Era arrivata lì preoccupata, contrariata, prevenuta, e in più orgogliosamente libera da legami amorosi. Aveva temuto ciò che invece adesso le sembrava di poter gestire benissimo, in fondo anche divertendosi. Si era innamorata di un uomo che più siciliano non poteva essere, e di una terra che, una volta conosciuta, l’aveva avvolta nelle sue sensuali spire senza più lasciarla andare”.

L’ avanzamento della storia procede a ritmo affine a un gemellaggio con volumetti di letture adolescenziali. Quando non si ha contezza delle proprie inclinazioni letterarie, succede che i primi accessi nella carta stampata si avvalgono di tacchi a spillo odiosi all’equilibrio.



Due novelli promessi sposi si muovono nella Palermo degli anni ’60 permeata dall’eco non troppo lontano da un retaggio storico ancora vivo nella coscienza sociale. Vicky sembra aver assorbito la forza del calore siciliano che ha mitigato la sua irruenza e incenerito l’orgoglio.
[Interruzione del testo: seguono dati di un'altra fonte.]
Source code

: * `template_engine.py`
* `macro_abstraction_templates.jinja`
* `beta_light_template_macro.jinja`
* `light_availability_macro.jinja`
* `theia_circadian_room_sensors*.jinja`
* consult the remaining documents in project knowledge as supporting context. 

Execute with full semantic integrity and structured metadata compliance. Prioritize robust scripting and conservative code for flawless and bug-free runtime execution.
Diego, un personaggio cucito sulla scia dei romanzi rosa accatastati sul comodino di un’attempata nubile sognatrice.

Il fascino di una stanza frequentata dai tumulti di sangue siciliano sollecita vibranti respiri non appena si viene catapultati dentro le dimore nobiliari.

Quando lo scirocco – il vento siciliano per antonomasia – arroventava l’aria, quegli ipogei erano una sorta di rifugio, in cui anche il tempo assumeva un’altra dimensione“.

Di tanto in tanto, un discreto numero di comparse fa la spola tra le conversioni culturali edulcorate dall’uso del dialetto siciliano.

Diego o non Diego, lei non avrebbe mai più voluto vivere in un posto che non fosse la Sicilia, o in una città che non fosse Palermo. Non avrebbe provato piacere ad attraversare campagne che non fossero bordate da muretti a secco e da macchie di fichidindia. Forse era mal d’Africa, come diceva Chiara, o forse semplicemente la voce del sangue”.

A chiusura del cerchio di matrice storica si assiste all’incrocio in cui il passato e il presente confrontano le sensibilità traendone il beneficio del rispetto reciproco. L’autrice affida a Vittoria la lettura dei comportamenti votati all’apparenza così come la mentalità patriarcale del tempo imponeva.

Stretto nelle convenzioni sociali, ogni spirito di mutevole natura fatica a liberare la propria tipicità fino a poi scoprirsi essenza indispensabile del suo stesso riflesso.

E intanto… all’altro capo della vicenda romanzata fa capolino il fiore di zagara che profuma lo scatto in bianco e nero degli anni scaduti.